Captions and Accessibility
Among the channels with caption data available, those with captions enabled averaged ~8,300 views per video, compared to ~2,200 views per video for channels without captions.
Captions aren't just an accessibility best practice — they're a discoverability tool. YouTube indexes caption text for search, meaning captioned videos are more likely to surface in results.

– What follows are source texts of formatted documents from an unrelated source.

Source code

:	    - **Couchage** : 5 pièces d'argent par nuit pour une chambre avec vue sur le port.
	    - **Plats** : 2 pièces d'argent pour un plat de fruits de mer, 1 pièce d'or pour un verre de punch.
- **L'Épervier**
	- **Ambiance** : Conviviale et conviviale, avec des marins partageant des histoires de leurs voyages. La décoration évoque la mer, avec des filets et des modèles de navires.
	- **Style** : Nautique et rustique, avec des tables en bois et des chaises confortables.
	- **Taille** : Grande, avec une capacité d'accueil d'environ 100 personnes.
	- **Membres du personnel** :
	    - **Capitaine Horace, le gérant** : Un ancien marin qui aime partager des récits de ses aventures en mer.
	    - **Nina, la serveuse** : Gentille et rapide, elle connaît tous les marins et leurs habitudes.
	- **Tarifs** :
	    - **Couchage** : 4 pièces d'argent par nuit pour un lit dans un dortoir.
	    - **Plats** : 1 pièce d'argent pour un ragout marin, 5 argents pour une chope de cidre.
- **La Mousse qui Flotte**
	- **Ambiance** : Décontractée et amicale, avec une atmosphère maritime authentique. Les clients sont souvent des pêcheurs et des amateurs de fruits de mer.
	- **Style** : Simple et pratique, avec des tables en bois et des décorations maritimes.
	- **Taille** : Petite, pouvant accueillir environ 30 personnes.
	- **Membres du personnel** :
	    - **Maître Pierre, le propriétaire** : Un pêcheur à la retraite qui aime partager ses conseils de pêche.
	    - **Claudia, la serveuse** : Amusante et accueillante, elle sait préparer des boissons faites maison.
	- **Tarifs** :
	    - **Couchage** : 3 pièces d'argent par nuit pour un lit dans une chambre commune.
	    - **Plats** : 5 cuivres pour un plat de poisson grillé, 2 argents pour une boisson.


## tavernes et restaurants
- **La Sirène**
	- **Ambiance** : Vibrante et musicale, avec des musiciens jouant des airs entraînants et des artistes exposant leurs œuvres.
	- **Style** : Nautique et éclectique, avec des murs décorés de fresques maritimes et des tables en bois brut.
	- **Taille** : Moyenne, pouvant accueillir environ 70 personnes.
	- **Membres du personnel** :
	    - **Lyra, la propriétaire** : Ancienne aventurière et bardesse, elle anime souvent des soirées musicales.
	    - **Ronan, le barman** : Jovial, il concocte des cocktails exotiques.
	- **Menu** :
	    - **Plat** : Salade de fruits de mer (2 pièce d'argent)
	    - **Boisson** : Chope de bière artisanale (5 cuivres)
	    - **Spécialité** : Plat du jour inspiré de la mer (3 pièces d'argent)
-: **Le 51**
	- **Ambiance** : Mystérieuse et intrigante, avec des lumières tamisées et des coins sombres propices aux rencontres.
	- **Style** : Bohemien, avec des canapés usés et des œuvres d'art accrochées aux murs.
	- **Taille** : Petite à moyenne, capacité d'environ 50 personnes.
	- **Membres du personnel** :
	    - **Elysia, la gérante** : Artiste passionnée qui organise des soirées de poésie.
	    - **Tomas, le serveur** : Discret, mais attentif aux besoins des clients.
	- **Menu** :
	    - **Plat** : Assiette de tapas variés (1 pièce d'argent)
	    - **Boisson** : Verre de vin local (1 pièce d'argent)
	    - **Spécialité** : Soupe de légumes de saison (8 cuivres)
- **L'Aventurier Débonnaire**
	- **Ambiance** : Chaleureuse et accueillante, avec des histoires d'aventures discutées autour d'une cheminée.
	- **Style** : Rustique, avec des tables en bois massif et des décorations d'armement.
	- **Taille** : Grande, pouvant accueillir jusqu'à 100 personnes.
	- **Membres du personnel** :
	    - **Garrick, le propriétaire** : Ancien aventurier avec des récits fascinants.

They also make content accessible to viewers watching without sound (a majority on mobile) and to non-native English speakers.

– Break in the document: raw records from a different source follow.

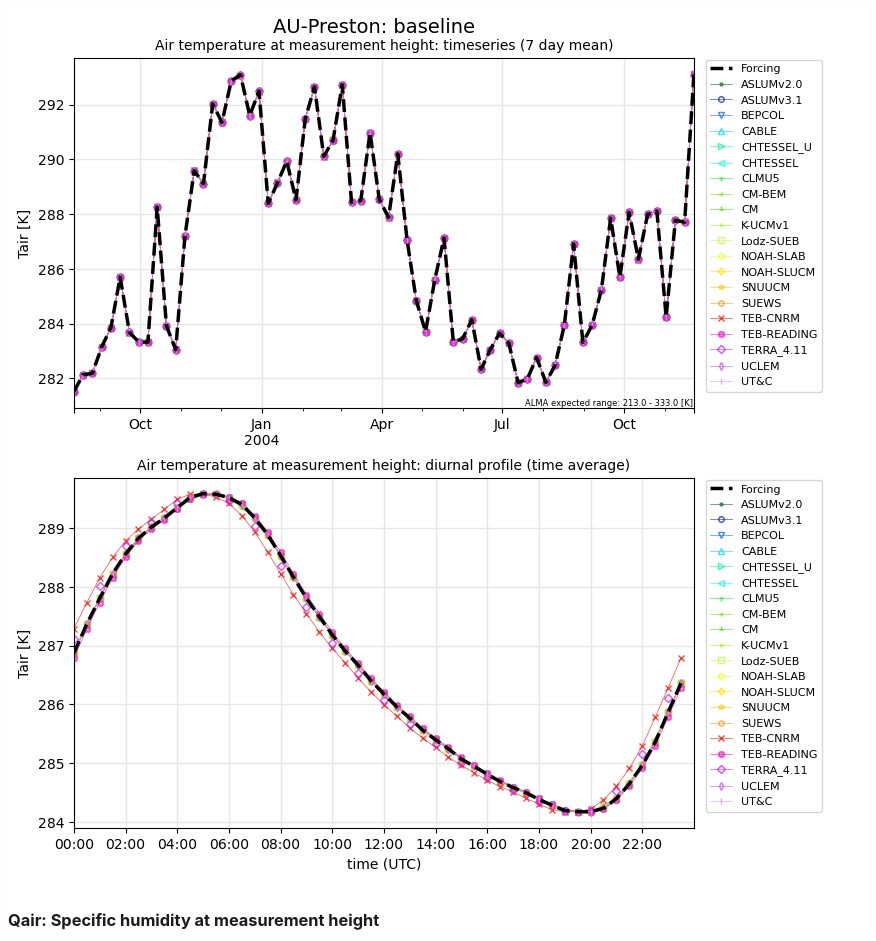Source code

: [![Tair](AU-Preston_baseline_Tair.png)](AU-Preston_baseline_Tair.png)

### <a name="qair"></a>Qair: Specific humidity at measurement height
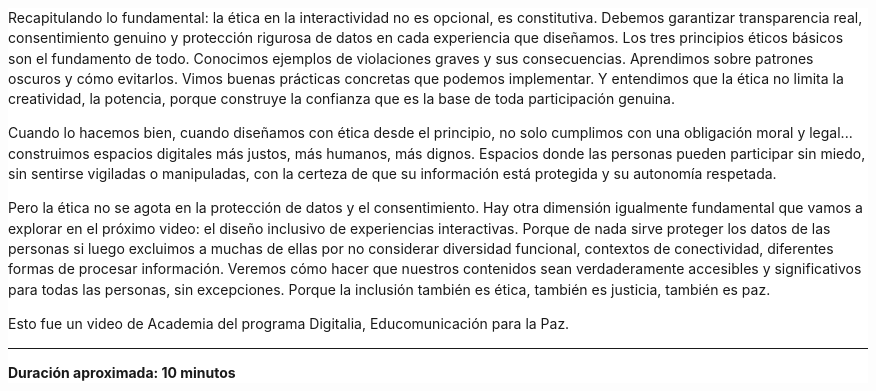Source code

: Recapitulando lo fundamental: la ética en la interactividad no es opcional, es constitutiva. Debemos garantizar transparencia real, consentimiento genuino y protección rigurosa de datos en cada experiencia que diseñamos. Los tres principios éticos básicos son el fundamento de todo. Conocimos ejemplos de violaciones graves y sus consecuencias. Aprendimos sobre patrones oscuros y cómo evitarlos. Vimos buenas prácticas concretas que podemos implementar. Y entendimos que la ética no limita la creatividad, la potencia, porque construye la confianza que es la base de toda participación genuina.

Cuando lo hacemos bien, cuando diseñamos con ética desde el principio, no solo cumplimos con una obligación moral y legal... construimos espacios digitales más justos, más humanos, más dignos. Espacios donde las personas pueden participar sin miedo, sin sentirse vigiladas o manipuladas, con la certeza de que su información está protegida y su autonomía respetada.

Pero la ética no se agota en la protección de datos y el consentimiento. Hay otra dimensión igualmente fundamental que vamos a explorar en el próximo video: el diseño inclusivo de experiencias interactivas. Porque de nada sirve proteger los datos de las personas si luego excluimos a muchas de ellas por no considerar diversidad funcional, contextos de conectividad, diferentes formas de procesar información. Veremos cómo hacer que nuestros contenidos sean verdaderamente accesibles y significativos para todas las personas, sin excepciones. Porque la inclusión también es ética, también es justicia, también es paz.

Esto fue un video de Academia del programa Digitalia, Educomunicación para la Paz.

---

**Duración aproximada: 10 minutos**
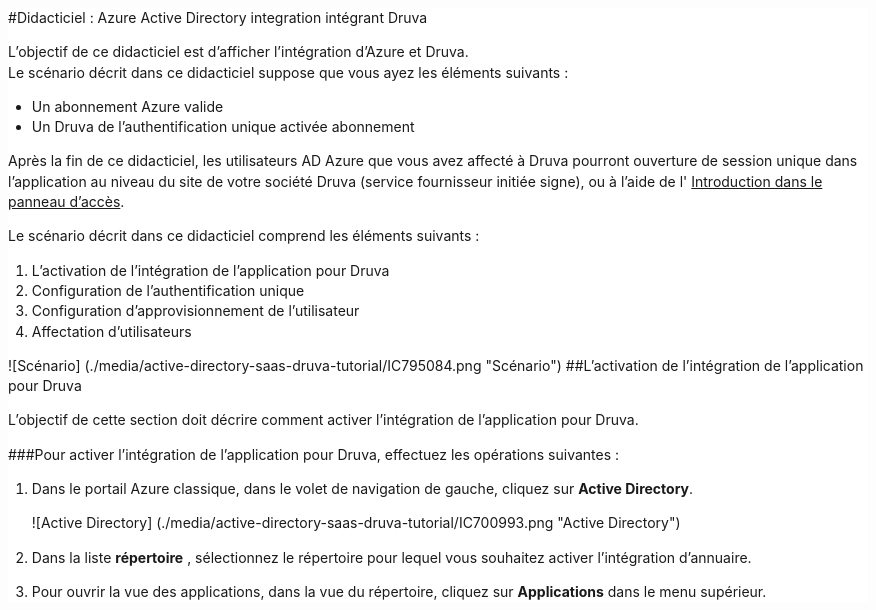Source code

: <properties 
    pageTitle="Didacticiel : Azure Active Directory integration intégrant Druva | Microsoft Azure" 
    description="Apprenez à utiliser Druva avec Azure Active Directory pour activer l’ouverture de session unique, la mise en service automatique et bien plus encore !" 
    services="active-directory" 
    authors="jeevansd"  
    documentationCenter="na" 
    manager="femila"/>
<tags 
    ms.service="active-directory" 
    ms.devlang="na" 
    ms.topic="article" 
    ms.tgt_pltfrm="na" 
    ms.workload="identity" 
    ms.date="09/29/2016" 
    ms.author="jeedes" />

#<a name="tutorial-azure-active-directory-integration-integration-with-druva"></a>Didacticiel : Azure Active Directory integration intégrant Druva

L’objectif de ce didacticiel est d’afficher l’intégration d’Azure et Druva.  
Le scénario décrit dans ce didacticiel suppose que vous ayez les éléments suivants :

-   Un abonnement Azure valide
-   Un Druva de l’authentification unique activée abonnement

Après la fin de ce didacticiel, les utilisateurs AD Azure que vous avez affecté à Druva pourront ouverture de session unique dans l’application au niveau du site de votre société Druva (service fournisseur initiée signe), ou à l’aide de l' [Introduction dans le panneau d’accès](active-directory-saas-access-panel-introduction.md).

Le scénario décrit dans ce didacticiel comprend les éléments suivants :

1.  L’activation de l’intégration de l’application pour Druva
2.  Configuration de l’authentification unique
3.  Configuration d’approvisionnement de l’utilisateur
4.  Affectation d’utilisateurs

![Scénario] (./media/active-directory-saas-druva-tutorial/IC795084.png "Scénario")
##<a name="enabling-the-application-integration-for-druva"></a>L’activation de l’intégration de l’application pour Druva

L’objectif de cette section doit décrire comment activer l’intégration de l’application pour Druva.

###<a name="to-enable-the-application-integration-for-druva-perform-the-following-steps"></a>Pour activer l’intégration de l’application pour Druva, effectuez les opérations suivantes :

1.  Dans le portail Azure classique, dans le volet de navigation de gauche, cliquez sur **Active Directory**.

    ![Active Directory] (./media/active-directory-saas-druva-tutorial/IC700993.png "Active Directory")

2.  Dans la liste **répertoire** , sélectionnez le répertoire pour lequel vous souhaitez activer l’intégration d’annuaire.

3.  Pour ouvrir la vue des applications, dans la vue du répertoire, cliquez sur **Applications** dans le menu supérieur.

What the Top Performers Have in Common
The highest-performing nonprofit channels in the dataset — organizations like the Museum of Modern Art (621K subscribers), Cleveland Clinic (724K), MIT (958K), and Consumer Reports (565K) — share a few common traits:
- Consistent publishing cadence — most post multiple times per week
- Educational or experiential content — not promotional material
- Strong SEO fundamentals — descriptive titles, keyword-rich descriptions, proper tagging
- Content designed for the platform — not repurposed TV spots or conference recordings
- Engagement-driven formats — content that invites watch time, not just impressions
Not all of these require massive budgets. They require a shift in mindset: from treating YouTube as a place to store videos to treating it as a place to reach people.
The Compounding Advantage
Here's what makes YouTube fundamentally different from every other social platform: content compounds.

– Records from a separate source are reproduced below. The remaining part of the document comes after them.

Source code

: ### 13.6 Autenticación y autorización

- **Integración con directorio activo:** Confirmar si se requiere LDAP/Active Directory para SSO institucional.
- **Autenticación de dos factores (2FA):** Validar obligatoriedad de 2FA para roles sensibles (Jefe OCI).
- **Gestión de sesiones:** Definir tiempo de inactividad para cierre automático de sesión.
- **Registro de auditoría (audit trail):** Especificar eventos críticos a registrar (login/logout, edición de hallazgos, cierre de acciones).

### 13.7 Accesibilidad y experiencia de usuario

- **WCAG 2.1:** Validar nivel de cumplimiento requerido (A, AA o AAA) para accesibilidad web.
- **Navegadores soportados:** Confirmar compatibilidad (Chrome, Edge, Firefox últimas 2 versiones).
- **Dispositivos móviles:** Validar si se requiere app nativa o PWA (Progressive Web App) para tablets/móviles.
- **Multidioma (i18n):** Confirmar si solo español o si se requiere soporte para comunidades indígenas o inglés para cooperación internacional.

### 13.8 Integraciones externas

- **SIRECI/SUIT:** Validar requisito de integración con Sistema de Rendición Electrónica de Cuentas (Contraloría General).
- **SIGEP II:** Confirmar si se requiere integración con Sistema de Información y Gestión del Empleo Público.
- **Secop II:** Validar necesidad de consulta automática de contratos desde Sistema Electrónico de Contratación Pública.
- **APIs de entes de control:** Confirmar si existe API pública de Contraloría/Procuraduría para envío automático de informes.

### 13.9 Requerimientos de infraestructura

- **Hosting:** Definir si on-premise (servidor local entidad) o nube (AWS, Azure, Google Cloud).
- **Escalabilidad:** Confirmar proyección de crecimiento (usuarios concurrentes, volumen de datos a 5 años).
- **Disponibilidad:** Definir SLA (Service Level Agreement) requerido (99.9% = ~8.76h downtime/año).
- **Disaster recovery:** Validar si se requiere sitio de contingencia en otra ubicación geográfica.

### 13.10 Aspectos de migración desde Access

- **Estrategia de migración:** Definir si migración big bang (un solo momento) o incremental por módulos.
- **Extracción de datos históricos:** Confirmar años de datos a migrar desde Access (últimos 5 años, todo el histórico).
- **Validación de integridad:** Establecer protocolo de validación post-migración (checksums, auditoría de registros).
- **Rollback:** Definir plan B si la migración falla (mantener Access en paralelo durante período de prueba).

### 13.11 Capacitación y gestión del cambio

A well-optimized video posted today will continue to generate views through YouTube search and recommendations for years. The algorithm rewards watch time and engagement over recency. This means a nonprofit's best-performing video can become a permanent asset — driving awareness, trust, and donations long after the initial upload.
On Instagram, a post's useful life is measured in hours. On TikTok, days. On YouTube, the clock doesn't stop.
For mission-driven organizations operating on tight budgets, this compounding effect is the strongest argument for investing in YouTube. Every video is a long-term asset, not a disposable post.
The Bottom Line
The nonprofit sector collectively represents hundreds of billions of dollars in annual revenue and serves virtually every community in the country. Yet on the world's second-largest search engine — a platform where audiences actively search for causes, education, and ways to help — most of the sector is still underrepresented.
The data is clear:
- The audience is there. YouTube reaches more U.S. adults than any cable network.
- The search intent is there. People look for causes, services, and ways to give back.
- The technology is accessible. A smartphone and a story are enough to start.
- The content compounds. Every video is a long-term investment, not a disappearing post.
Some organizations are already proving what's possible. The question is why so many others still haven't started.